* **Supplied passage**:
========
Anthropometrics and BP measurements were taken during the medical visit by trained technicians using standardized protocol. Systolic BP (SBP) and diastolic BP (DBP) were measured 3 times at 1-minute intervals in a seated position after 5 minutes of rest and using an automatic validated device (OMRON HEM-7015IT, Rosny-sous-Bois, France). The average of the 3 measurements was used for the analyses. An SBP value >180mm Hg or <90mm Hg and a DBP value >120mm Hg or <50mm Hg were considered to be outliers and were eliminated. Participants with fewer than 2 valid measurements were excluded. Pulse pressure (PP = SBP − DBP) and mean arterial pressure (MAP = 2/3 * DPB + 1/3 * SBP) were calculated according to the usual formula.

Weight measurement was performed with an electronic scale with participants wearing only underwear. Height was measured with a wall-mounted measuring rod. BMI was calculated by dividing weight, in kilograms, by height, in square meters, and reported as a continuous variable.

Statistical analysis

Descriptive analyses are reported as means ± standard deviation (SD) for quantitative variables or frequency and percentage for categorical variables for the entire population and for each gender. Student t test and χ² test were used to compare variables for males and females. Crude relationships between BP parameters, specific preselected nutrients, and the other covariates of interest were calculated using the Pearson correlation coefficient. Age-adjusted relations were also performed using linear regression models to assess the association between covariables of interest and BP parameters that provide regression coefficients (β). Additional adjustments with total energy intake were performed.

To investigate determinants of BP, we used a multiple linear regression for each gender. Model-evaluated parameters included age; BMI; and consumption of alcohol, salt, and fruits and vegetables as continuous variables; physical activity level and education level were categorical variables. Results reported for each model were the adjusted coefficient of determination, R², and the squared partial correlation coefficient, r², which were used to describe the contribution to BP variability for each parameter. Regression diagnostics were assessed by checking homoscedasticity and normality of the residuals; multicollinearity was checked using the variance inflation factor.

All tests were 2-sided; P < 0.05 was considered statistically significant. Statistical analyses were performed using SAS software (version 9.2; SAS Institute, Cary, NC).

RESULTS

Participant characteristics and dietary intakes of those included are given in Table 1.
========
* **Study material**:
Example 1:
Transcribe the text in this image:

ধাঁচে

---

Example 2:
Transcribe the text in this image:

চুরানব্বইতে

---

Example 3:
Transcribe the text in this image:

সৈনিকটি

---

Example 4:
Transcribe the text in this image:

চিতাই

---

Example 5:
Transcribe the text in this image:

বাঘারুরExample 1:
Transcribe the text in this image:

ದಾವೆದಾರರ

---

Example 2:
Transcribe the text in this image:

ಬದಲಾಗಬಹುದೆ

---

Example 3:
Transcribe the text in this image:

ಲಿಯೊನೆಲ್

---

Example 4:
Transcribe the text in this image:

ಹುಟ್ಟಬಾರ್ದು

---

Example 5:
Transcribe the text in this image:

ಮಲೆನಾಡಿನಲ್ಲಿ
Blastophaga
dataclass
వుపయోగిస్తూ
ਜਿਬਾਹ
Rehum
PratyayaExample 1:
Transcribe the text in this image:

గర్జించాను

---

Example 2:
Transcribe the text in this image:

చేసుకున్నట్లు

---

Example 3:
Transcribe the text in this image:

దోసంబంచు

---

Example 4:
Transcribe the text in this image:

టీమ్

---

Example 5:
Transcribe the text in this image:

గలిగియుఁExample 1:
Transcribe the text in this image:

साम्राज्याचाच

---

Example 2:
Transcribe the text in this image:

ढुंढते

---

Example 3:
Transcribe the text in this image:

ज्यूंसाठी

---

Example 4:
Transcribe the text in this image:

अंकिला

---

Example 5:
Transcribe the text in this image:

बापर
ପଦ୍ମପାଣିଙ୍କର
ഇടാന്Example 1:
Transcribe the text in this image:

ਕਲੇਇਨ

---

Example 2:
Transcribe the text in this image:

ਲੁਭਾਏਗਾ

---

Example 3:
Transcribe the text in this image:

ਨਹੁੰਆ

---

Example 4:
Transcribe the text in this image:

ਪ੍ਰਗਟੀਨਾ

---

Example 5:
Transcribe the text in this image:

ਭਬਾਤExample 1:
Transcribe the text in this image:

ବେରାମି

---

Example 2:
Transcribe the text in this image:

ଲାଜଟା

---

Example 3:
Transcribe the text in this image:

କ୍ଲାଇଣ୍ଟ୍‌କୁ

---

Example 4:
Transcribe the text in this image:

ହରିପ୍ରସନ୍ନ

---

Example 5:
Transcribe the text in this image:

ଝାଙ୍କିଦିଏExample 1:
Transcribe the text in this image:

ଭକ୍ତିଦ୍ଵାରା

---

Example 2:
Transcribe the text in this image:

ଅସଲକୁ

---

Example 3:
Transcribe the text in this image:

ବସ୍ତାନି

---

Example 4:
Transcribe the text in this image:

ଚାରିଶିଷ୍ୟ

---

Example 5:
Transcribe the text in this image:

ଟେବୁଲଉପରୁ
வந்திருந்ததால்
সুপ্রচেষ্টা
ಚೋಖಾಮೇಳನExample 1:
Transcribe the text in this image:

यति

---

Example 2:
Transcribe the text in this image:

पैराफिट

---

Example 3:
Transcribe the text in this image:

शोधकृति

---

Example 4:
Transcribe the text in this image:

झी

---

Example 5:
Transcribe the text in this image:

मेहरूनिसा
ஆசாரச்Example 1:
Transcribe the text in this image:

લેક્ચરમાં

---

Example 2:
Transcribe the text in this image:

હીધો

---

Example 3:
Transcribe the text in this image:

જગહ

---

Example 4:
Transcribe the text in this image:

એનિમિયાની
========
* **Exercise brief**:
Please pick up the blood pressure study text from its last sentence and continue it.

* **Expected output**:
A total of 3,017 participants with no clinically different characteristics were excluded for invalid dietary records, including 813 (27%) men and 2,204 (73%) women. Mean ± SD age was 50.3±13.8 years. Mean ± SD BMI was 24.5±4.5kg/m². Mean ± SD SBP was 124.6±15.5mm Hg. Smokers represented 13.6% of participants. Education level was high, with 63.7% having a superior educational level (data not tabulated).

Of the 8,670 volunteers, 84 (4%) men and 229 (3.5%) women reported being hypertensive (without hypertensive drug use). Regarding BP measurements, 586 (28.2%) men and 775 (11.8%) women were hypertensive, that is, SBP ≥140mm Hg and/or DBP ≥90mm Hg. Globally, salt consumption was higher in hypertensive participants compared with those who were nonhypertensive (mean ± SD: 8.7±2.6g/day vs. 8.1±2.3g/day, respectively; P < 0.0001). Hypertensive participants displayed higher BMI (mean ± SD: 25.8±4.4kg/m²) than those who were normotensive (23.4±3.9kg/m²; P < 0.0001) and they were more active (3,663±3,228 MET*min/day vs. 2,828±2,623 MET*min/day; P < 0.0001; data not tabulated).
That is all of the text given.